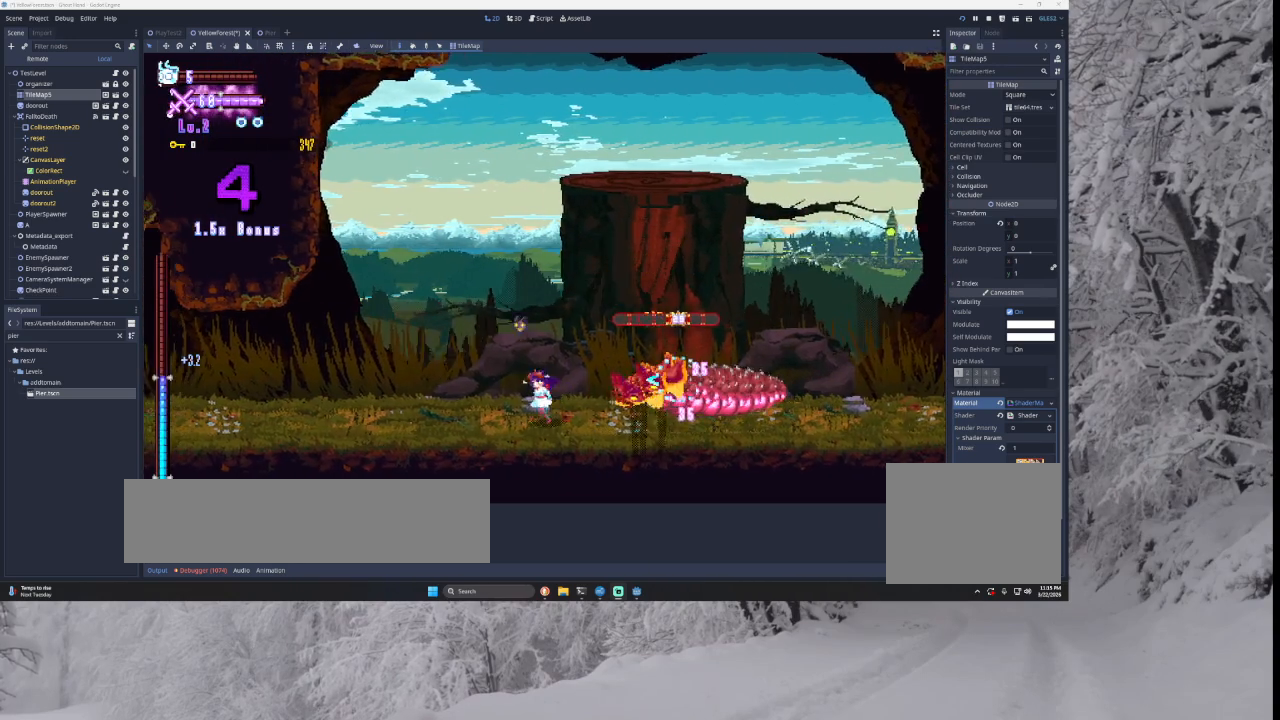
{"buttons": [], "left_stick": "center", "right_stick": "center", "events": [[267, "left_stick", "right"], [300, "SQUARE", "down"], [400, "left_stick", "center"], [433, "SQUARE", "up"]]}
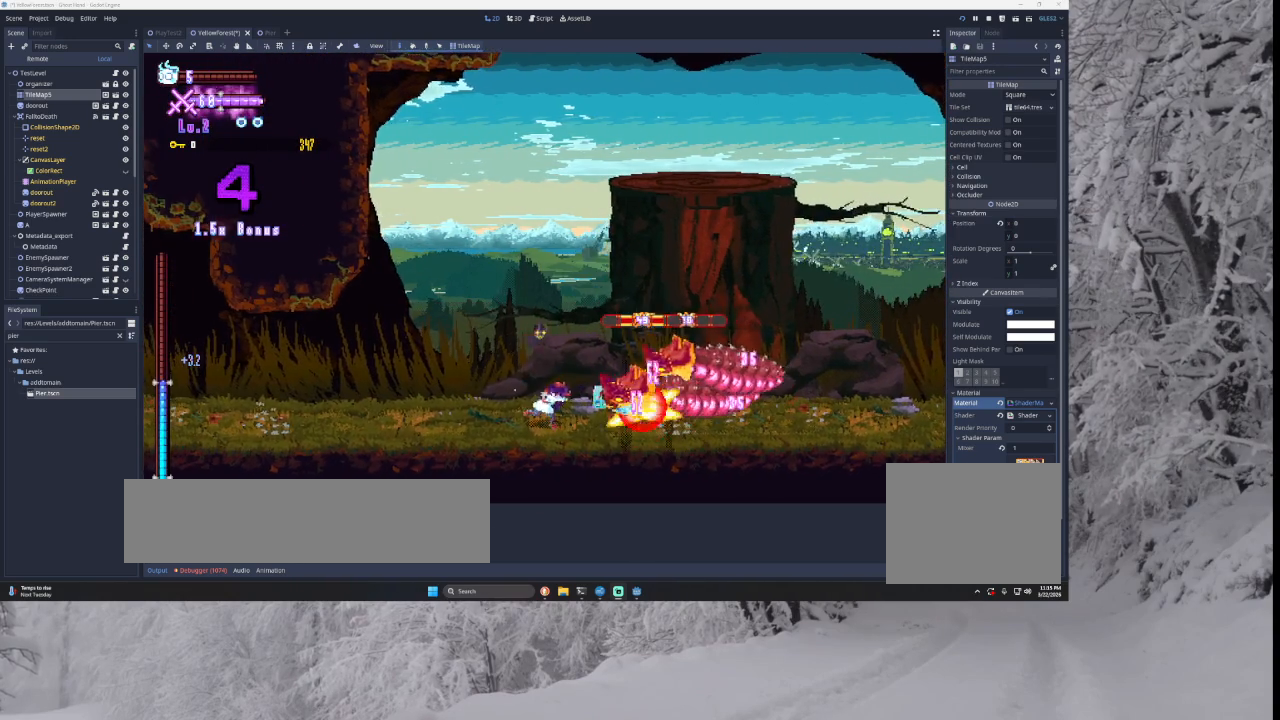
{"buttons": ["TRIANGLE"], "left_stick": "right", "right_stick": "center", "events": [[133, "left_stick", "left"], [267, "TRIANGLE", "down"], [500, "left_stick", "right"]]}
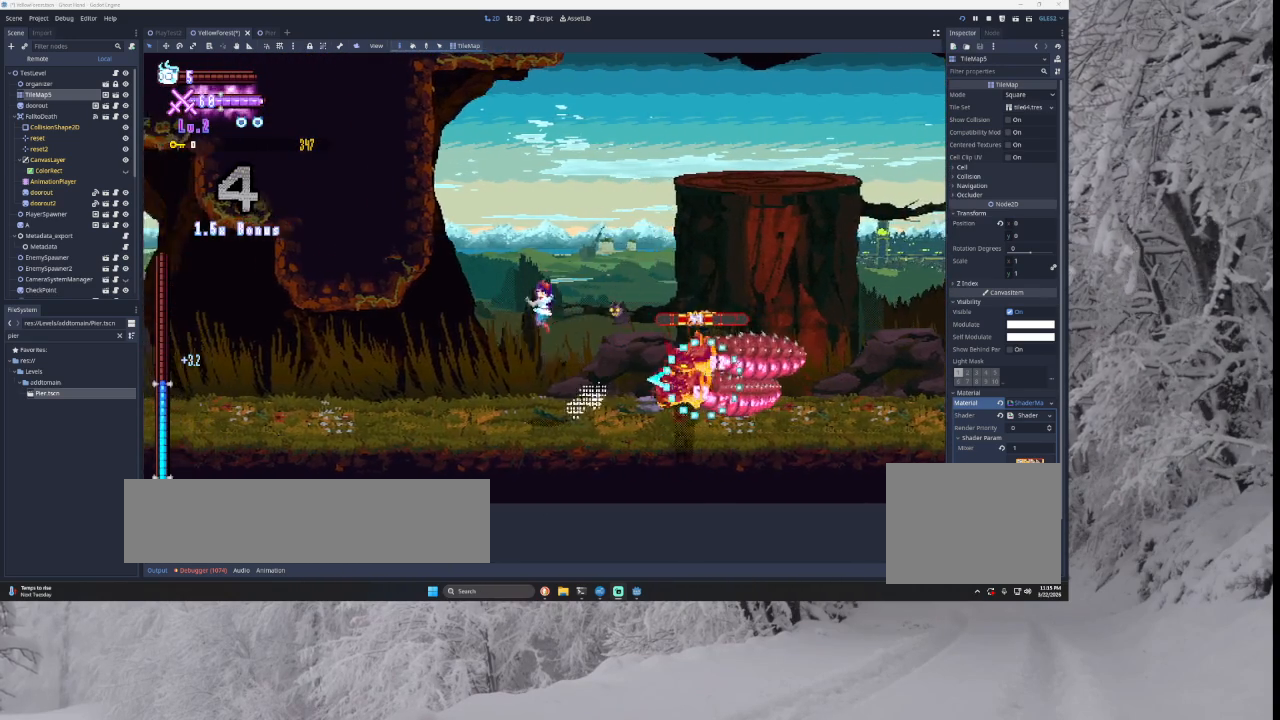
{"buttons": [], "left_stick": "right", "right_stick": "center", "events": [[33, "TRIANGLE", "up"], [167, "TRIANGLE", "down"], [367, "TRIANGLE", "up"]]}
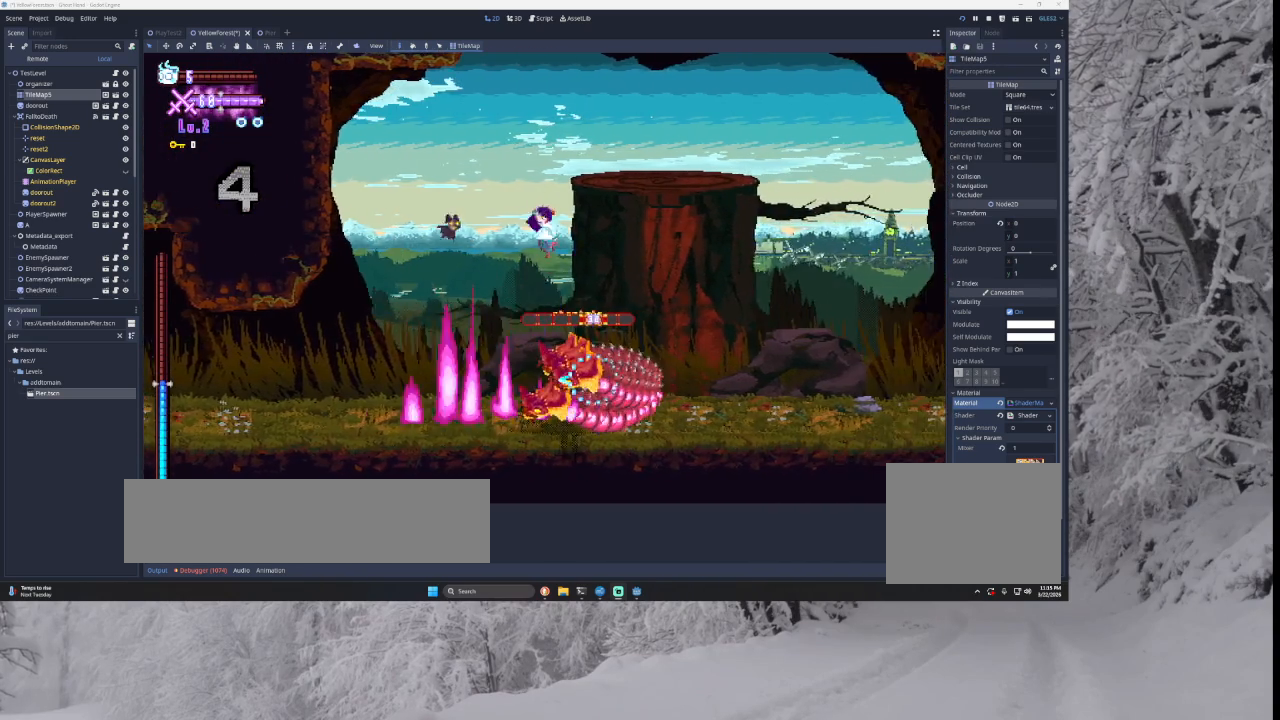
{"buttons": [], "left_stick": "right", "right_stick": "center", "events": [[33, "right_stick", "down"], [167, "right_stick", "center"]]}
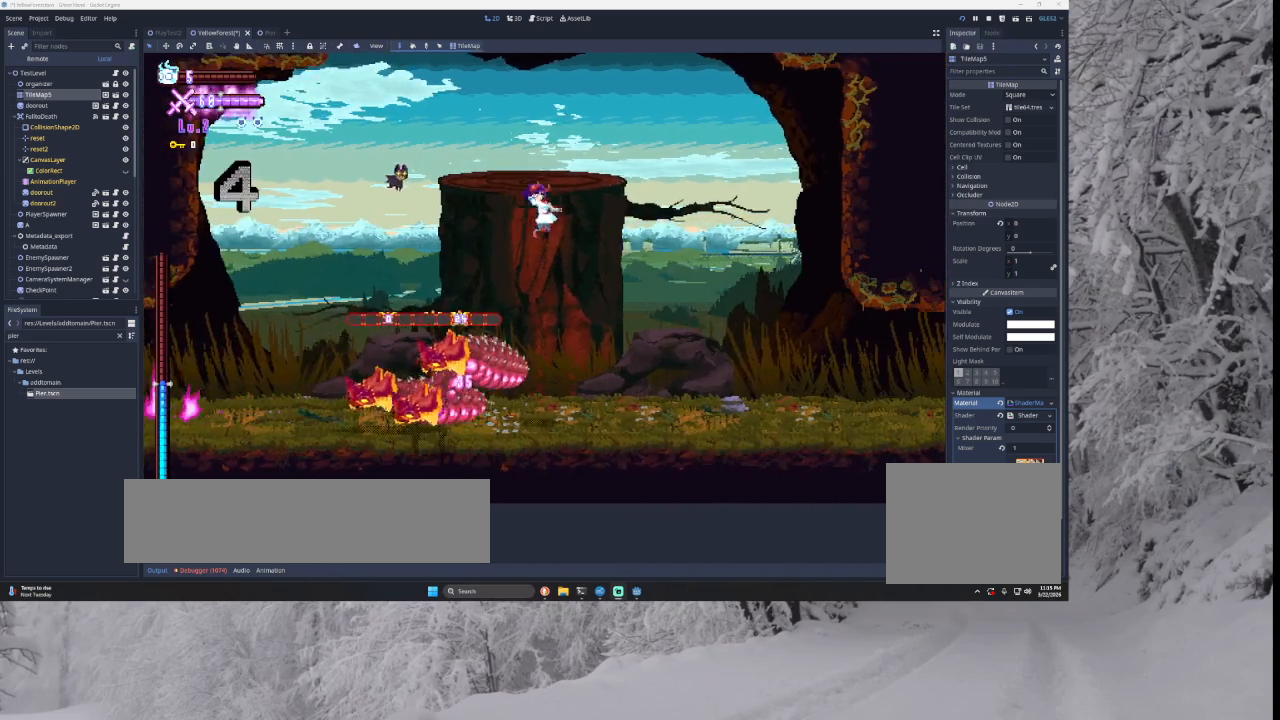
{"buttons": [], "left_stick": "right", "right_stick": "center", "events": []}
========================================================================
Task: The answer must be an exact restatement of all the records, with no pictures included.

Completed exercise:
{"buttons": [], "left_stick": "center", "right_stick": "center", "events": [[267, "left_stick", "right"], [300, "SQUARE", "down"], [400, "left_stick", "center"], [433, "SQUARE", "up"]]}
{"buttons": ["TRIANGLE"], "left_stick": "right", "right_stick": "center", "events": [[133, "left_stick", "left"], [267, "TRIANGLE", "down"], [500, "left_stick", "right"]]}
{"buttons": [], "left_stick": "right", "right_stick": "center", "events": [[33, "TRIANGLE", "up"], [167, "TRIANGLE", "down"], [367, "TRIANGLE", "up"]]}
{"buttons": [], "left_stick": "right", "right_stick": "center", "events": [[33, "right_stick", "down"], [167, "right_stick", "center"]]}
{"buttons": [], "left_stick": "right", "right_stick": "center", "events": []}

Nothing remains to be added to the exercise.